The Whitefish School District has been awarded a $13,200 Quality Schools Planning Grant to help create conceptual designs for a proposed new high school.

The grant from the Montana Department of Commerce will help the district pay for architectural design services and conceptual design studies, according to a press release from Steeplechase Development Advisors, the project manager.

The rest of the expense will be covered by the district’s tax increment financing fund, which is earmarked for capital outlay projects.

The school board hired Bayard Dominick and Chris Kelsey of Steeplechase in October to guide the district through the planning and evaluation process of building a new or remodeled high school.

Steeplechase secured the Quality Schools grant and will choose an architectural firm.

The district is requesting proposals from architectural firms and will evaluate those proposals later this month. The chosen firm’s work will be integrated into a draft plan for the high school project.
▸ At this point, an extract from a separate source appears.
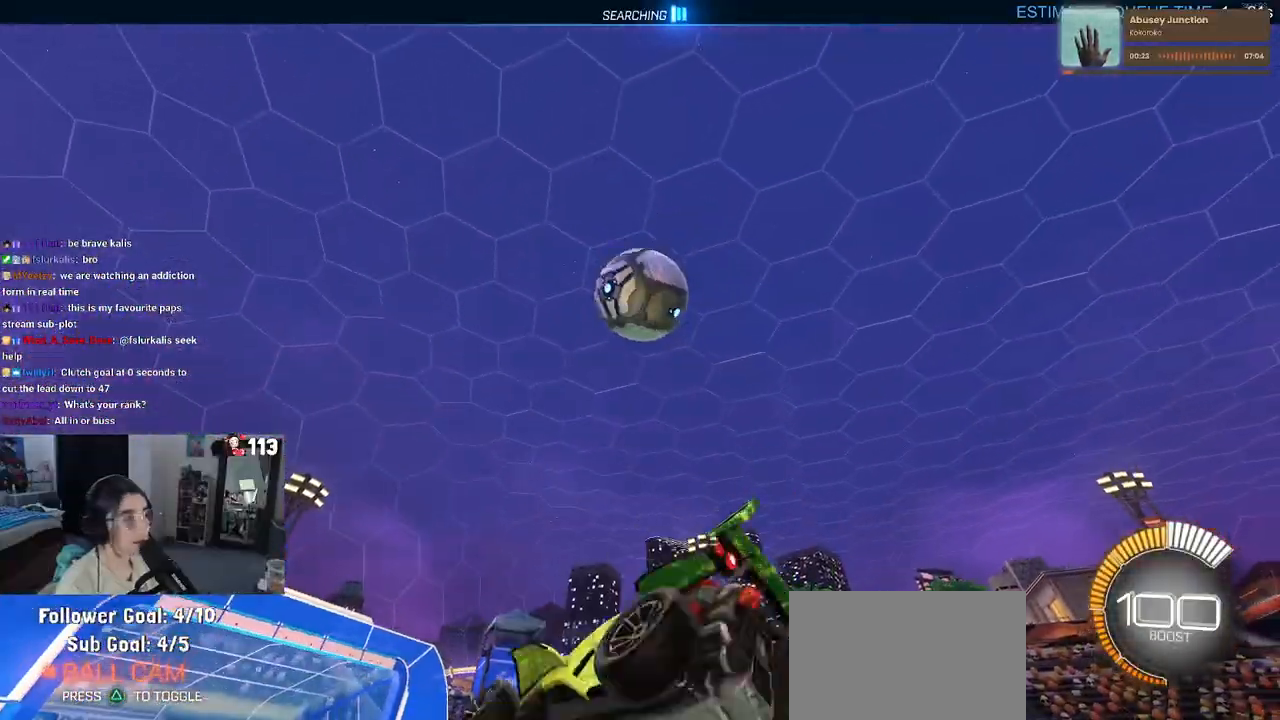
{"buttons": [], "left_stick": "right", "right_stick": "center", "events": [[250, "left_stick", "left"], [367, "left_stick", "center"], [483, "left_stick", "right"]]}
The plan will describe how Whitefish High’s long-term curriculum and programs would be supported in a redesigned building and how the building would use current technology. It will outline opportunities for community partner groups to use the facility.

The plan will be based on enrollment projections and analyses of the existing building’s potential for renovation.

After the board of trustees approves the draft plan, the district will share it with the community to get comments and feedback. The revised draft will be accompanied by a funding plan.

Steeplechase anticipates it will be at least a year before the school board adopts a final plan.

The project is still in its early stages, although in spring 2009 the school board set a goal to be in a new high school in four years.

The biggest hurdle to getting a new or remodeled school is money: The district’s last two proposed high school building plans have failed to gain voter approval.

In March 2008, voters denied a $21.5 million bond request to renovate and expand the high school. Plans at that time called for 164,000 square feet of new construction, remodeling and improvements, including more than 20 new classrooms, a new food court and cafeteria and an expanded library.

School officials said then that the existing building has problems with safety and liability and no longer meets the needs of its staff and students.

It was the second time in five years that voters had denied a bond request. In 2003, taxpayers rejected a $10.4 million high school bond issue but approved $10.2 million in bonds to renovate Whitefish Middle School.